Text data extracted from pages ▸
/---

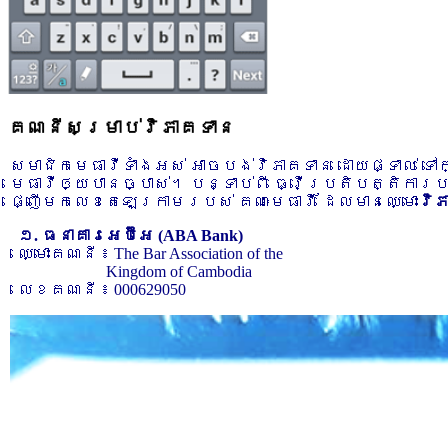
គណនីសម្រាប់វិភាគទាន
សមាជិកមេធាវីទាំងអស់ អាចបង់វិភាគទាន ដោយផ្ទាល់ ទ
មេធាវីឲ្យបានច្បាស់។ បន្ទាប់ពី ធ្វើប្រតិបត្តិការ
ផ្ញើមកលេខតេឡេក្រាមរបស់ គណៈមេធាវី ដែលមានឈ្មោះ
វិ
១. ធនាគារអេប៊ីអេ (ABA Bank)
ឈ្មោះគណនី ៖ The Bar Association of the
Kingdom of Cambodia
លេខគណនី ៖ 000629050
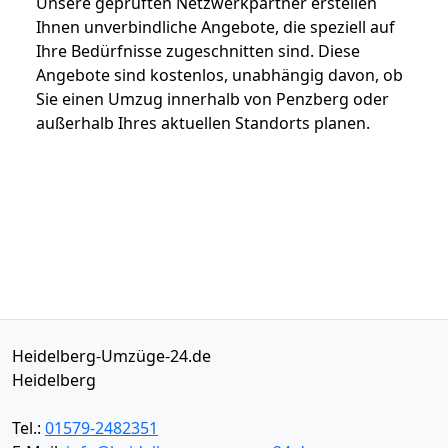
Unsere geprüften Netzwerkpartner erstellen
Ihnen unverbindliche Angebote, die speziell auf
Ihre Bedürfnisse zugeschnitten sind. Diese
Angebote sind kostenlos, unabhängig davon, ob
Sie einen Umzug innerhalb von Penzberg oder
außerhalb Ihres aktuellen Standorts planen.
Heidelberg-Umzüge-24.de
Heidelberg
Tel.:
01579-2482351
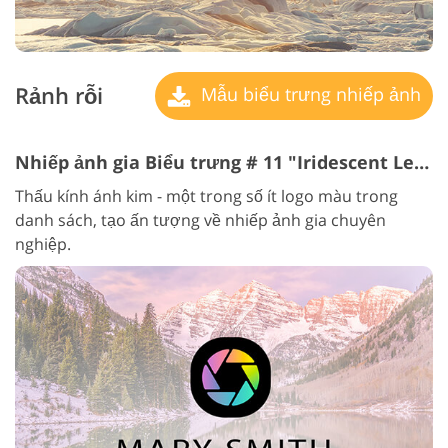
Rảnh rỗi
Mẫu biểu trưng nhiếp ảnh
Nhiếp ảnh gia Biểu trưng # 11 "Iridescent Lens"
Thấu kính ánh kim - một trong số ít logo màu trong
danh sách, tạo ấn tượng về nhiếp ảnh gia chuyên
nghiệp.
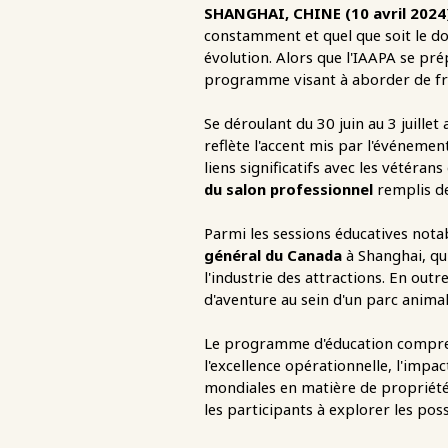
SHANGHAI, CHINE (10 avril 2024
constamment et quel que soit le dom
évolution. Alors que l'IAAPA se pré
programme visant à aborder de fro
Se déroulant du 30 juin au 3 juille
reflète l'accent mis par l'événemen
liens significatifs avec les vétéra
du salon professionnel
remplis de
Parmi les sessions éducatives nota
général du Canada
à Shanghai, qu
l'industrie des attractions. En outr
d'aventure au sein d'un parc animal
Le programme d'éducation comprendra
l'excellence opérationnelle, l'impac
mondiales en matière de propriété i
les participants à explorer les possi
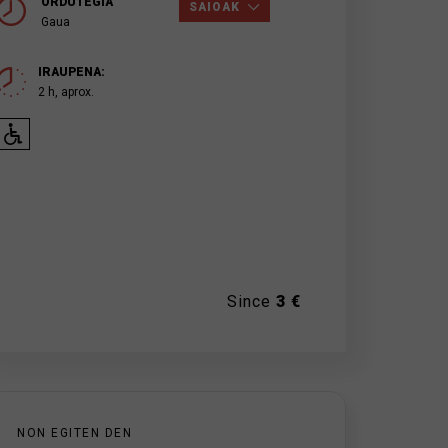
ORDUTEGIA
SAIOAK
Gaua
IRAUPENA:
2 h, aprox.
Since
3 €
NON EGITEN DEN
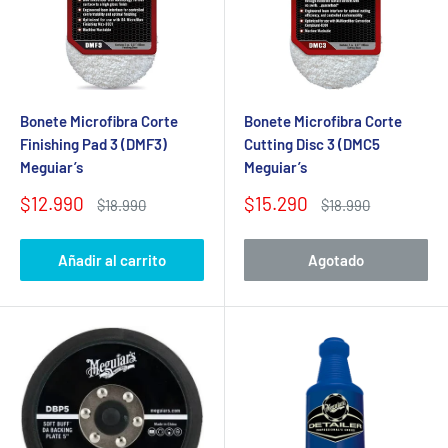
Bonete Microfibra Corte
Bonete Microfibra Corte
Finishing Pad 3 (DMF3)
Cutting Disc 3 (DMC5
Meguiar’s
Meguiar’s
Precio
Precio
$12.990
$15.290
Precio
Precio
$18.990
$18.990
de
habitual
de
habitual
venta
venta
Añadir al carrito
Agotado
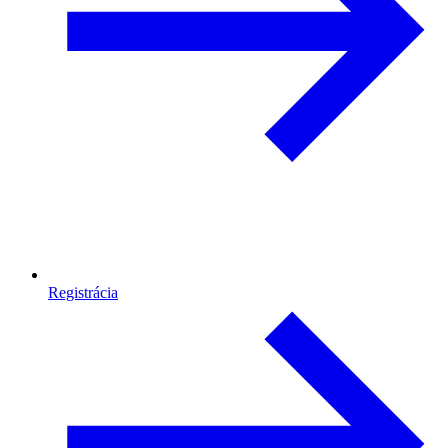
Registrácia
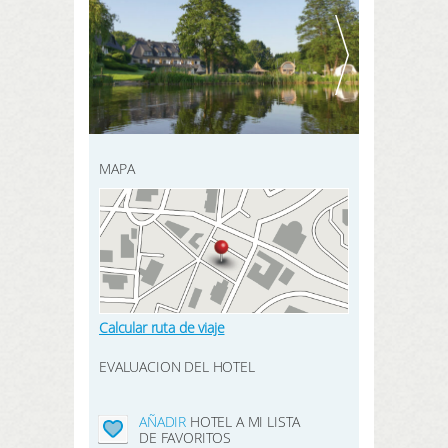
REGISTRARSE AQUÍ
BUSCAR
MAPA
Calcular ruta de viaje
EVALUACION DEL HOTEL
AÑADIR
HOTEL A MI LISTA
DE FAVORITOS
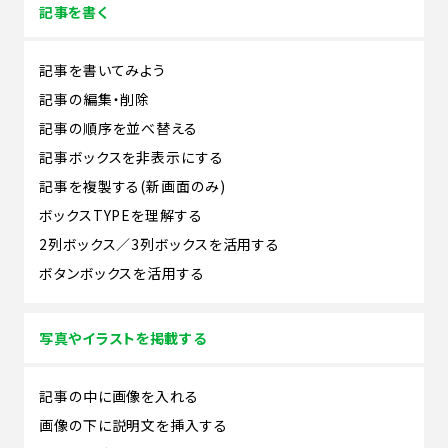
記事を書く
記事を書いてみよう
記事の編集・削除
記事の順序を並べ替える
記事ボックスを非表示にする
記事を複製する(新画面のみ)
ボックスTYPEを理解する
2列ボックス／3列ボックスを活用する
ボタンボックスを活用する
写真やイラストを掲載する
記事の中に画像を入れる
画像の下に説明文を挿入する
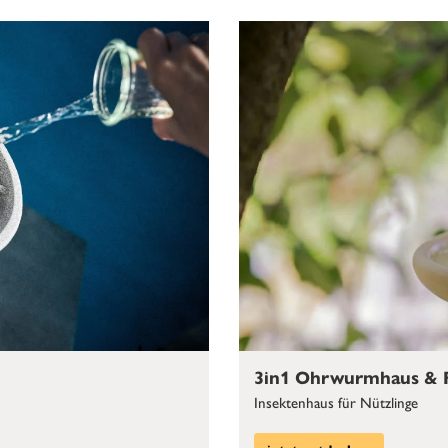
3in1 Ohrwurmhaus & F
Insektenhaus für Nützlinge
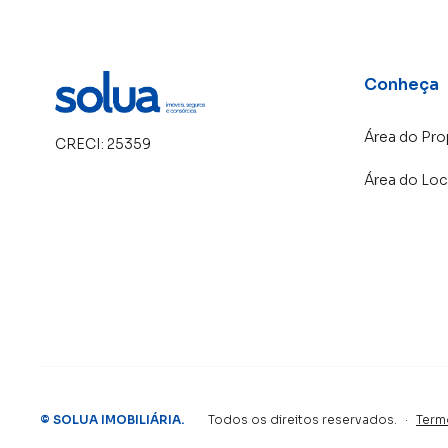
Conheça
Área do Pro
CRECI:
25359
Área do Loc
©
SOLUA IMOBILIÁRIA
.
Todos os direitos reservados.
·
Term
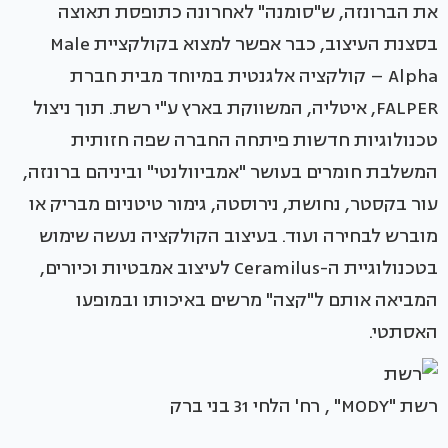
את הברונזה, ש"סומנה" לאחרונה כתופסת תאוצה
בסצנת העיצוב, כבר אפשר למצוא בקולקציית Male
Alpha – קולקציה אלגנטית במיוחד מבית חברת
FALPER, איטליה, המשווקת בארץ ע"י רשת. תוך ניצול
טכנולוגיות חדשות פיתחה החברה שפה חזותית
המשלבת חומרים בעושר "אמביוולנטי" וביניהם ברונזה,
עור בקסטר, נחושת, נירוסטה, גימור טיטניום מבריק או
מוברש לבחירה ועוד. בעיצוב הקולקציה נעשה שימוש
בטכנולוגיית ה-Ceramilus לעיצוב אמבטיות וכיורים,
המביאה אותם ל"קצה" מרשים באיכותו ובמופעו
האסתטי.
רשת "MODY" , רח' הלחי 31 בני ברק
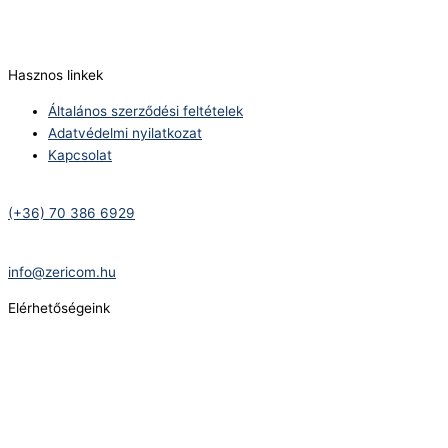
E-Mail:
info@zericom.hu
Hasznos linkek
Általános szerződési feltételek
Adatvédelmi nyilatkozat
Kapcsolat
Telefonszám:
(+36) 70 386 6929
E-Mail:
info@zericom.hu
Elérhetőségeink
Telefonszám:
(+36) 70 386 6929
E-Mail:
info@gasztrokonyha.hu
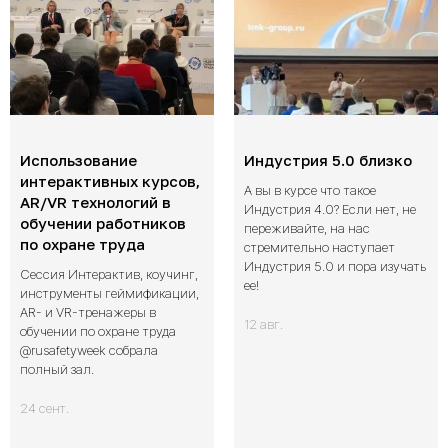
Использование
Индустрия 5.0 близко
интерактивных курсов,
А вы в курсе что такое
AR/VR технологий в
Индустрия 4.0? Если нет, не
обучении работников
переживайте, на нас
по охране труда
стремительно наступает
Индустрия 5.0 и пора изучать
Сессия Интерактив, коучинг,
ее!
инструменты геймификации,
AR- и VR-тренажеры в
12 авг.
обучении по охране труда
@rusafetyweek собрала
полный зал.
24 сент.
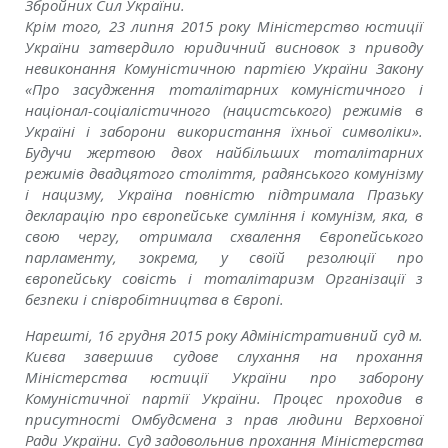
Збройних Сил України.
Крім того, 23 липня 2015 року Міністерство юстиції
України затвердило юридичний висновок з приводу
невиконання Комуністичною партією України Закону
«Про засудження тоталітарних комуністичного і
націонал-соціалістичного (нацистського) режимів в
Україні і заборони використання їхньої символіки».
Будучи жертвою двох найбільших тоталітарних
режимів двадцятого століття, радянського комунізму
і нацизму, Україна повністю підтримала Празьку
декларацію про європейське сумління і комунізм, яка, в
свою чергу, отримала схвалення Європейського
парламенту, зокрема, у своїй резолюції про
європейську совість і тоталітаризм Організації з
безпеки і співробітництва в Європі.
Нарешті, 16 грудня 2015 року Адміністративний суд м.
Києва завершив судове слухання на прохання
Міністерства юстиції України про заборону
Комуністичної партії України. Процес проходив в
присутності Омбудсмена з прав людини Верховної
Ради України. Суд задовольнив прохання Міністерства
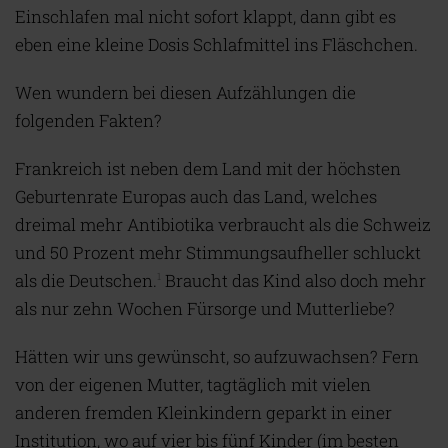
Einschlafen mal nicht sofort klappt, dann gibt es
eben eine kleine Dosis Schlafmittel ins Fläschchen.
Wen wundern bei diesen Aufzählungen die
folgenden Fakten?
Frankreich ist neben dem Land mit der höchsten
Geburtenrate Europas auch das Land, welches
dreimal mehr Antibiotika verbraucht als die Schweiz
und 50 Prozent mehr Stimmungsaufheller schluckt
als die Deutschen.
Braucht das Kind also doch mehr
1
als nur zehn Wochen Fürsorge und Mutterliebe?
Hätten wir uns gewünscht, so aufzuwachsen? Fern
von der eigenen Mutter, tagtäglich mit vielen
anderen fremden Kleinkindern geparkt in einer
Institution, wo auf vier bis fünf Kinder (im besten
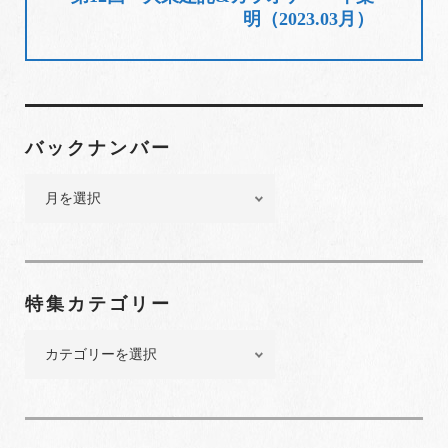
明（2023.03月）
ン
バックナンバー
バ
ッ
ク
ナ
ン
特集カテゴリー
バ
ー
特
集
カ
テ
ゴ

\---

Problem requirements ▸
How many of the lines above contain the string "HOTEL"? Reply with the count alone.

Answer space ▸
2